Logisch vakbondsantwoord bij aanscherpende crisis
Arbeidstijdverkorting met behoud van loon
Rob Gerretsen 1
Er was eens een tijd - lang geleden, maar ook nog niet zo heel lang geleden - dat de arbeidersbeweging streed voor de verkorting van de werkdag en de werkweek. In de negentiende eeuw eerst de strijd om de tienurendag en later het langdurige gevecht om de achturendag, voor vakantiedagen en nog later voor de vijfdaagse werkweek.
Dat was een noodzakelijke strijd tegen de uitbuiting, tegen de slijtage en afstomping van de werkende mens. Het was ook een strijd voor meer ontplooiing en onderwijs. Maar ook tegen werkloosheid en kinderarbeid.
Mijn opa vertelde me hoe hij voor het eerst drie dagen vakantie kreeg. En toen ik bij het Vakbondsmuseum werkte, zag ik de enthousiaste ansichtkaarten van de diamantbewerkers, die begin vorige eeuw voor het eerst van hun leven een week op vakantie waren in Valkenburg. Voor de meeste andere werkende mensen zou een vakantie nog lang een onbereikbare luxe blijven.
Lange weg afgelegd
In de negentiende eeuw, na de Industriële Revolutie, werden soms werkweken van honderd of meer uren gemaakt en was zelfs de zondag nog niet voor iedereen een vrije dag. Ook vrouwen en jonge kinderen maakten zeer lange werkdagen en nachten. Niet voor niets stond de fabriek van Regout in Maastricht als 'moordhol' bekend.
De strijd om de verkorting van de werkdag, "een langdurige, min of meer verborgen burgeroorlog tussen de klasse van de kapitalisten en de arbeidersklasse"(Marx), ging onder andere in de vorm van een strijd om arbeidswetgeving. Dat begon in Nederland in 1874 met het zeer beperkte kinderwetje van Van Houten. In 1889 volgde een nieuwe Arbeidswet die het jongeren beneden de zestien jaar en vrouwen verbood om langer dan elf uren per etmaal te werken. Ook deze wet was zeer beperkt en er was nauwelijks controle op de uitvoering.
In 1907 voerden NVV en SDAP actie met de leuze "8 uren werk, 8 uren slaap, 8 uren ontspanning". Wie dan het huishouden moest doen, zeiden ze er niet bij. In de woelige periode van 1919 kwam er een nieuwe Arbeidswet. Na de Tweede Wereldoorlog bleef de 48-urige werkweek nog lang de norm. Pas begin jaren zestig kwam er op de zeer krappe arbeidsmarkt ruimte voor meer welvaart in de zin van een kortere werkweek en meer vakanties. Ook was het mogelijk vroeger met pensioen te gaan.
Tijd voor nieuwe ronde
Het is de hoogste tijd dat de vakbeweging de acties voor een kortere werkdag en werkweek weer oppakt, want sinds de jaren tachtig van de vorige eeuw liggen de discussie en de actie van de bonden voor arbeidstijdverkorting vrijwel stil.

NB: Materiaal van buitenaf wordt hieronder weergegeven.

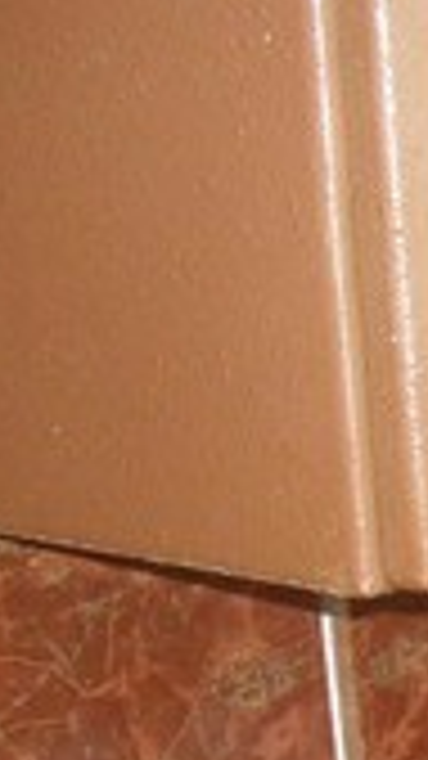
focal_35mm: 144
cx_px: 1383
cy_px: 782
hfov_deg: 7.3
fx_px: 2907
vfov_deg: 14.6
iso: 200
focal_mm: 6.3
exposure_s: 1/45
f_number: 3.2
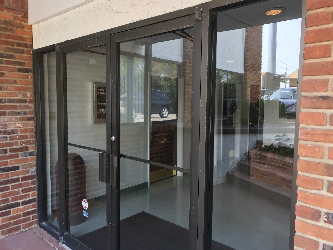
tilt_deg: -6.2
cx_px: 166
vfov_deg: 49.7
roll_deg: -0.9
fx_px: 269
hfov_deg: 63.4
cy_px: 125
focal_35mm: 28
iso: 25
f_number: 1.8
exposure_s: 1/60
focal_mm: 3.99
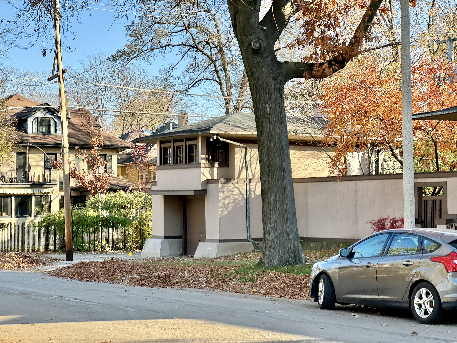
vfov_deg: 19.1
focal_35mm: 77
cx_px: 228
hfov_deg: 25.3
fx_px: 1017
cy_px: 172
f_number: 2.8
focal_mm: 9
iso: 25
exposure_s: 1/131
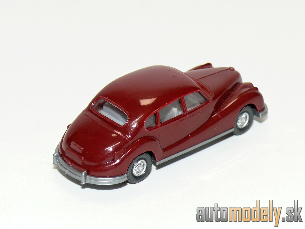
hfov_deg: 14.7
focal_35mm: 134
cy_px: 114
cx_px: 152
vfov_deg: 11.1
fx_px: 1181
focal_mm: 15.9
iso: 100
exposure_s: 1/30
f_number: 4
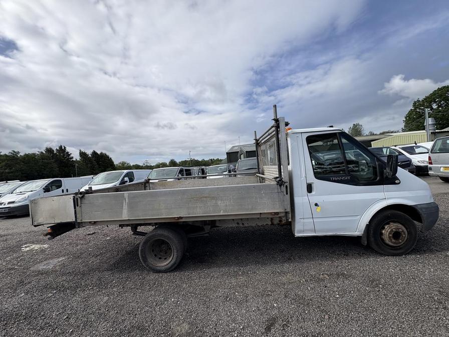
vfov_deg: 85.7
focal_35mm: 14
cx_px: 224
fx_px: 182
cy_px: 168
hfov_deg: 102.1
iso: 50
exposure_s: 1/2494
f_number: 2.2
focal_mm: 2.22
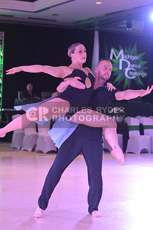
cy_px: 115
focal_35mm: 90
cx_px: 76
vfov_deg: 22.6
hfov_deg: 15.2
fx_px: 573
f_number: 6.3
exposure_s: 1/400
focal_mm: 90
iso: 5000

Door de nieuwe kredietcrisis, de wereldwijde recessie en de grootste economische krimp sinds de Tweede Wereldoorlog, hebben we nu alleen al in Europa officieel meer dan twintig miljoen werklozen. Dat worden er nog meer, want de Europese Commissie verwacht in 2010 een werkloosheid van 11 procent. En dan moeten we nog rekening houden met het feit dat weinig cijfers zo vervalst zijn als de werkloosheidsstatistieken. Al die miljoenen mensen zonder werk: wat een ellende en wat een gigantische maatschappelijke verspilling!
Veel zorgen zijn er over de dit jaar waarschijnlijk snel oplopende jongerenwerkloosheid, waardoor weer een generatie de boot dreigt te missen, met alle gevolgen van dien. In januari 2009 zaten al 72.000 jongeren zonder werk. Dat kan na de zomervakantie snel tot 150.000 oplopen. Tegelijkertijd moeten de mensen die nog wel werk hebben steeds harder werken.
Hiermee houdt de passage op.